# Calendar for 2015



## SmithDoor (Nov 18, 2014)

Any needs a 2015 calendar see downloads 

 Daveth_wav


----------



## SmithDoor (Jan 1, 2015)

Link for 2015 Calendar
http://www.homemodelenginemachinist.com/downloads/calendar-2015-and-jan-2016-298.html


----------



## Tin Falcon (Jan 4, 2015)

Hey wait its 2015 where is my flying car. And non of the neighbors have one either.
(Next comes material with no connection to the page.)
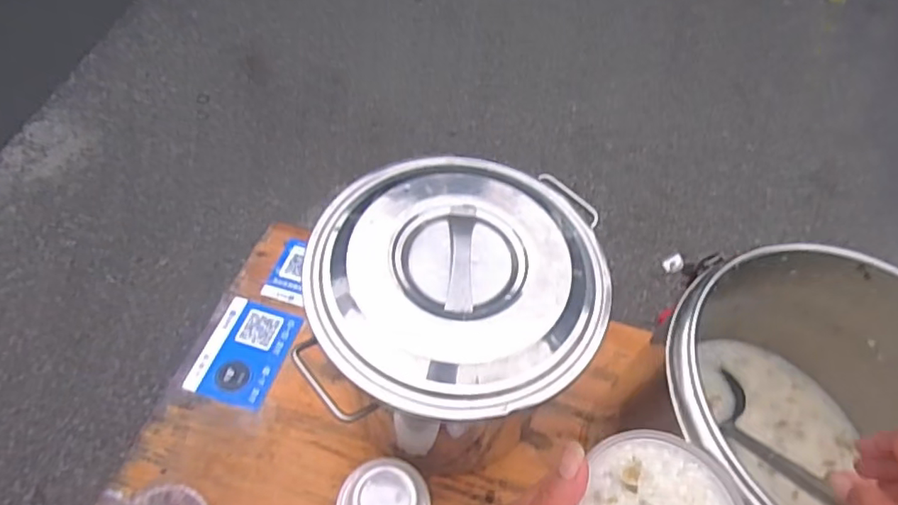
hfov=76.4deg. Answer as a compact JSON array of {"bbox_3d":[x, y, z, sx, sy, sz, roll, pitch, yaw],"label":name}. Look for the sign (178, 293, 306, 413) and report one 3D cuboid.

I think something is wrong with the space time continuum. 
I just put the 2009 calender back up.  Why waste it yes the dates are correct. 
Seriously though thanks for taking time putting the calender together and posting it for us.
Tin


----------



## cheepo45 (Dec 7, 2015)

Does anyone have a link to a 2016 Machine shop calendar?
I really enjoyed the 2015 version.
 Thanks,
  cheepo45


----------



## Tin Falcon (Dec 7, 2015)

Use the same link the 2016 version is up Just downloaded it. 
Tin


----------



## cheepo45 (Dec 8, 2015)

Thanks, SmithDoor for posting this.
I love old machine tools, and it brightens my day to look at this calendar when I get to work.
  cheepo45


----------